Keeping Rural Seniors in Their Homes

Through my work researching housing for rural seniors, two things have become evident: first, rural America is older than the nation overall, and second, aging in place is the best […]

Through my work researching housing for rural seniors, two things have become evident: first, rural America is older than the nation overall, and second, aging in place is the best option for seniors. “Aging in place” refers to older adults living independently in their current residences or communities for as long as possible. The vast majority of rural seniors own their own homes, so this often means remaining there; it can also be accomplished, however, by moving to a more manageable dwelling (such as a smaller apartment).
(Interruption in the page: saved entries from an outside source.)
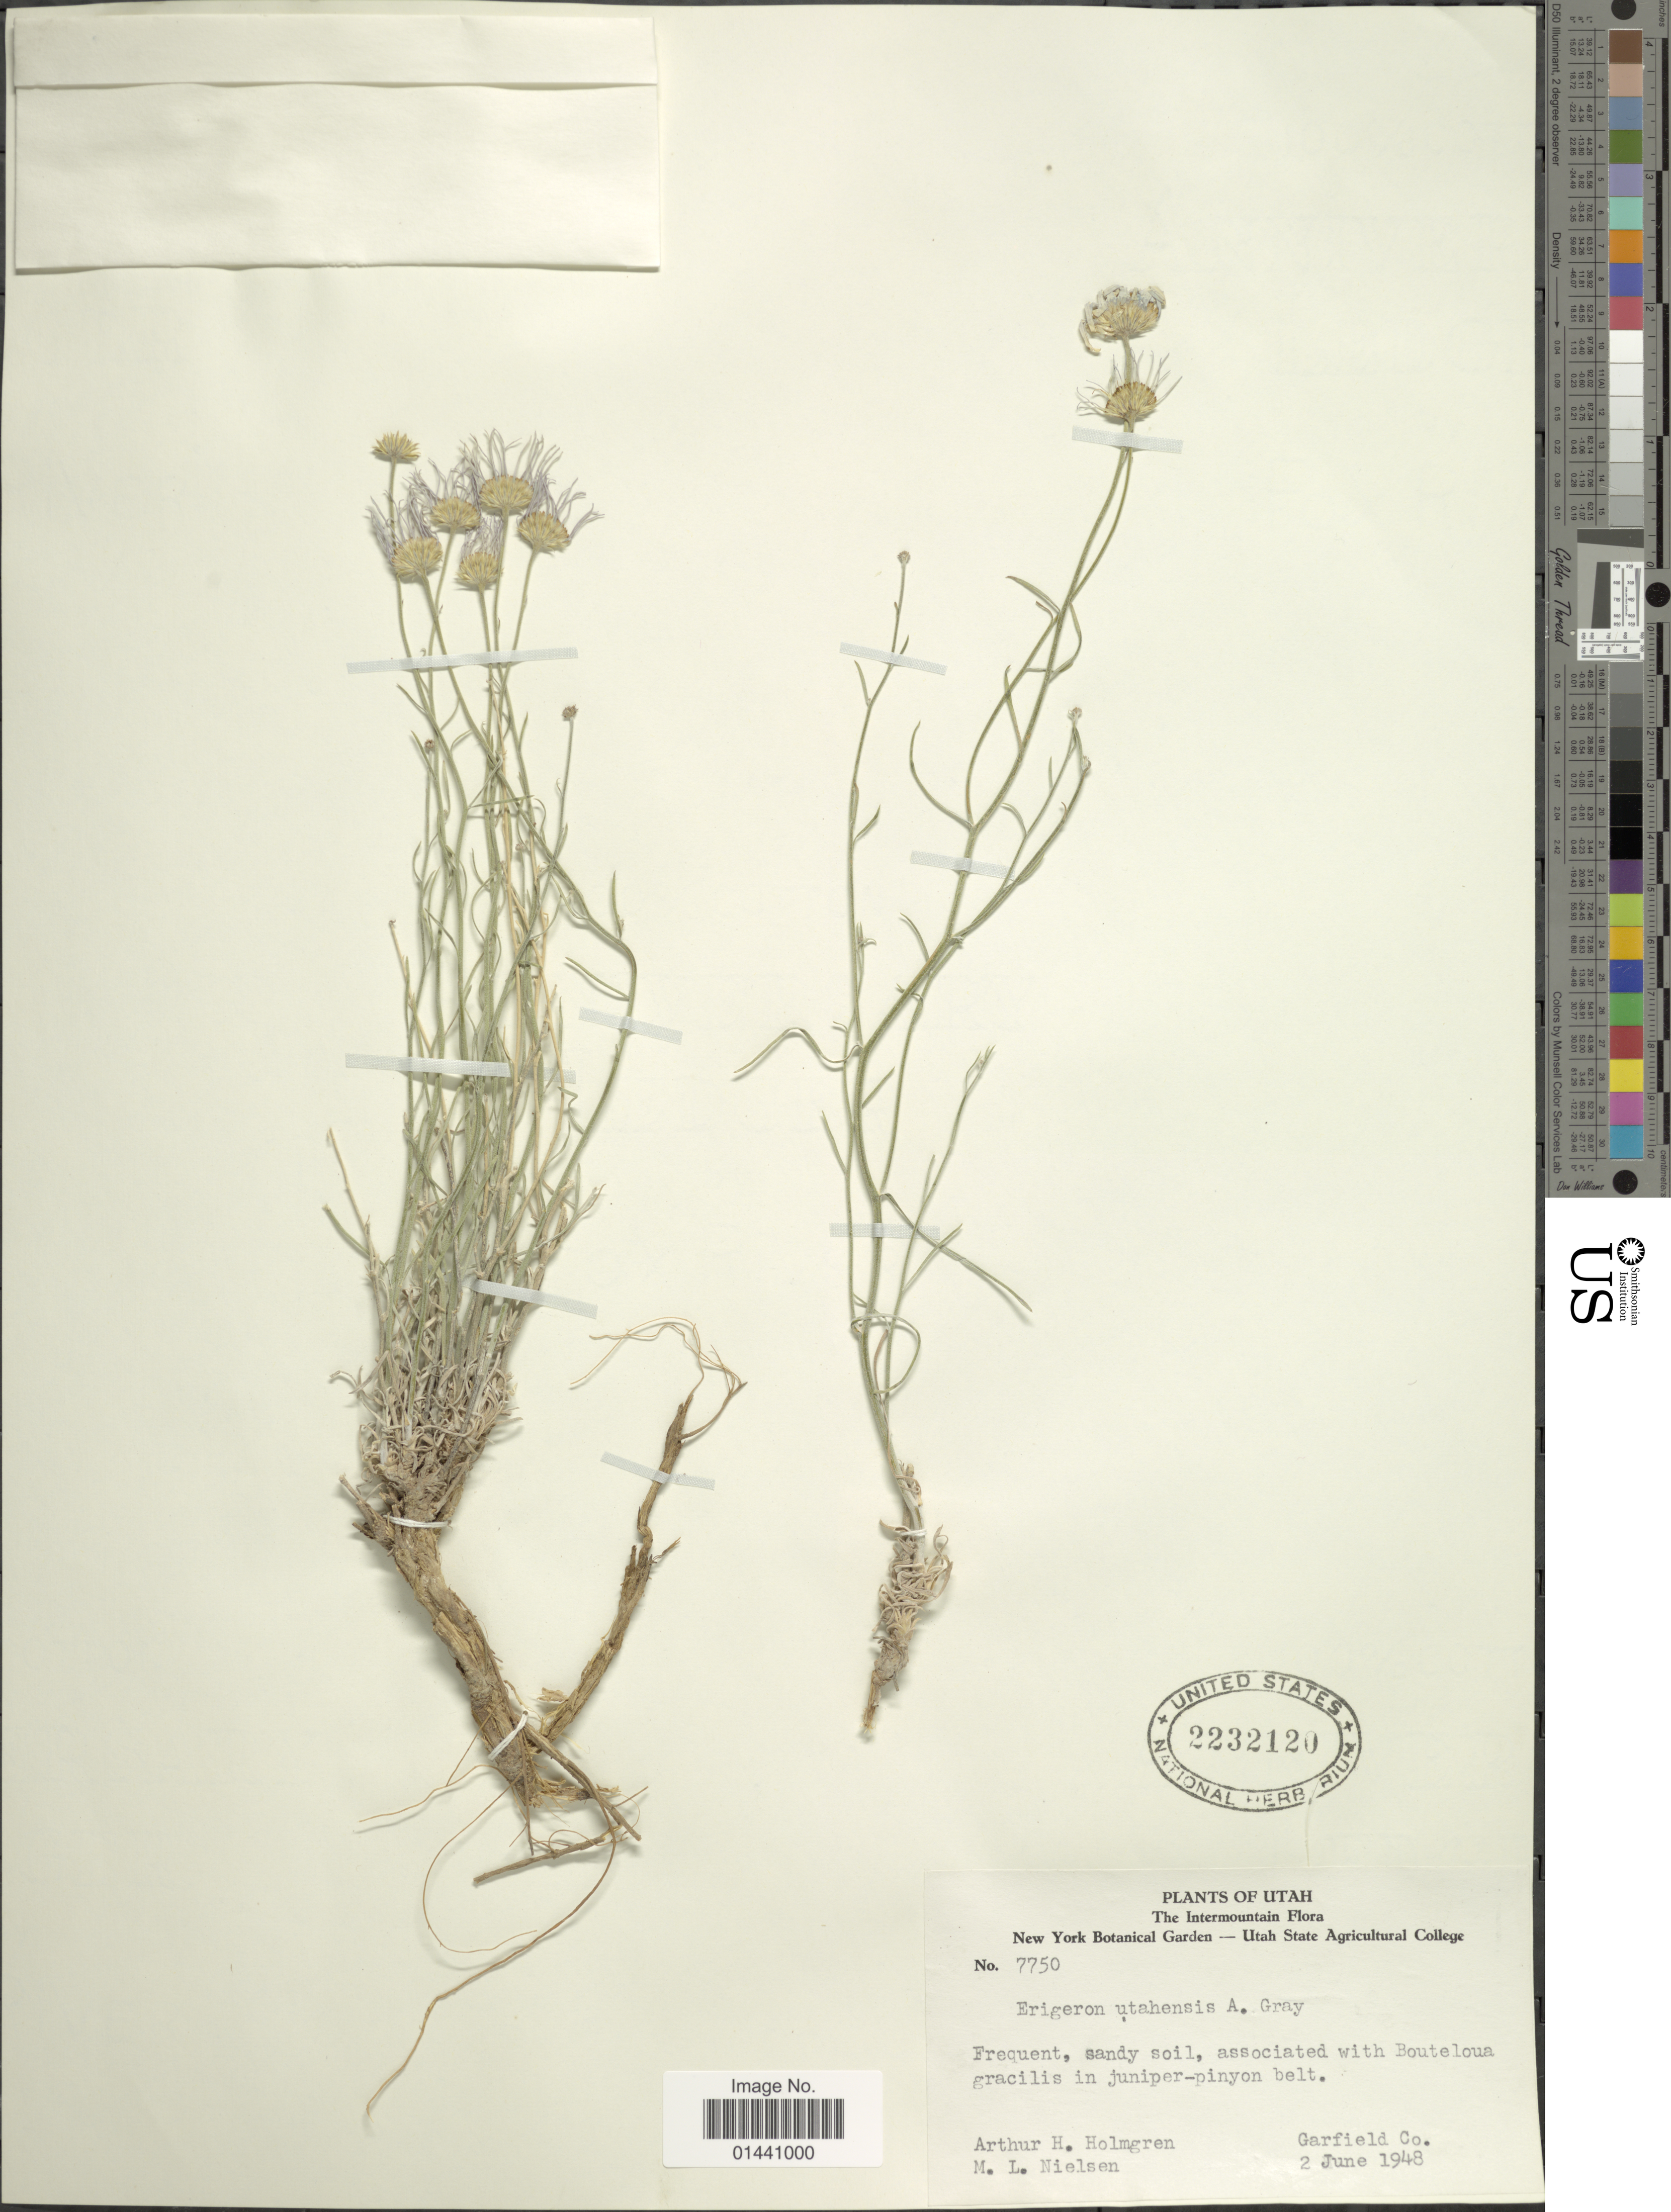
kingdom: Plantae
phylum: Tracheophyta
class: Magnoliopsida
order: Asterales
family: Asteraceae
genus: Erigeron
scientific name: Erigeron utahensis var. tetrapleuris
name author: (A. Gray) Cronq.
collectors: A. H. Holmgren & M. Nielsen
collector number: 7750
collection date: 1948-06-02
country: United States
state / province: Utah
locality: Intermountain, frequent, sandy soil, associated with Bouloua gracilis in juniper-pinyon belt, Garfield Co.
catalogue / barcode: US 2232120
Numerous reports have proposed that aging in place is preferable for seniors. Living independently often results in improved health, life satisfaction, and self-esteem for elders. Of course, challenges exist. Physical changes to the body that occur with age make it more difficult for seniors to live independently, and older homes are often not physically accessible for seniors with physical ailments. Homeownership often requires onerous or expensive upkeep that seniors may not be physically or financially able to manage. Additionally, the existing housing stock in rural areas often lacks a range of choices that could provide options for seniors unable to maintain larger homes and properties. This makes moving into smaller, more manageable units more difficult.

As seniors require access to a variety of services, especially those that are health based, proximity and ease of access to those services plays a large role in a senior’s ability to age in place. Unfortunately, rural America typically has a limited availability of services and faces larger barriers to accessing care than urban and suburban regions. In vast, sparsely populated regions with little transit for seniors who may have difficulty driving, this dearth of services is often problematic.

Rural America is older than the nation as a whole. Approximately 16 percent of rural residents are 65 or older, compared to 13 percent nationally. And although rural America only accounts for 21 percent of the national population, 25 percent of individuals 65 and older live there. Rural America is also aging at a faster rate. As highlighted by Dr. E. Helen Berry of Utah State University, this trend is caused by longer lifespans, drops in the fertility rate, and departures of younger rural residents for job opportunities elsewhere. She wrote a wonderful article on this phenomenon in the Fall 2013 edition of Rural Voices, the Housing Assistance Council’s quarterly magazine. 

It is clear that there is a need to address these issues. Making use of home and community based (HCB) care providers is one potential option. According to the Pennsylvania Department of Aging, HCB care providers offer a range of services including home health care; personal care, such as assistance with bathing, dressing, eating, grooming, and toileting; health care support services, such as housekeeping, shopping assistance, laundry, and mending; respite care; transportation and other routine household chores; and home-delivered meals prepared at a central location. These services greatly improve a senior’s ability to age in place. Unfortunately, there are challenges in providing HCB care services in rural America.

A recent study from the Center for Rural Pennsylvania, released in November 2013, expounds upon these challenges. Authored by Janet Ann Melnick and Geraldine Ferrer of Pennsylvania State University and Heather Shanks-Elroy and Sara Dunay of Keystone College, the report looks at, among things, the scope and magnitude of home and community-based care alternatives to nursing homes within rural Pennsylvania. It’s a great report that focuses on a very real problem occurring in rural America: how can a population that is aging faster than other regions “age in place” if the support systems are not there for them to do so?

While the report found a service ratio of 9.7 HCB care agencies per county in rural Pennsylvania, it also discovered over a quarter of rural counties in Pennsylvania did not have an identifiable HCB care provider located therein. When aging individuals live far from HCB care providers, travel times for care workers increase, lessening their efficiency and requiring the organization to hire more workers, increase fees, or serve fewer individuals. These are not ideal outcomes.

The report also found that costs limit the ability of rural seniors to use HCB care providers. In rural Pennsylvania, 16 percent of all seniors live below the poverty line. Thus, disposable income to pay for HCB care services is just not available. The Medicaid waiver program partially addresses this concern, as the waiver allows for the use of HCB services; however, the availability of these waivers and the HCB services varies from state to state. Furthermore, at least in Pennsylvania, the Medicare system still typically relies on institutionalized care practices, like the use of nursing homes. Although keeping seniors in their homes and communities is more cost-effective than “institutionalization,” a significant percentage of Pennsylvania’s Medicare budget goes to the high costs attributed to nursing home care, leaving less available for HCB care services.

Although the report looks specifically at Pennsylvania, this issue is occurring all across rural America. If aging in place is the ideal, we should be striving to find ways to keep our seniors in their homes for as long as possible and to minimize the use of nursing homes. HCB care providers are a great way to do this, but we must think more critically about how they can best be used in the rural context.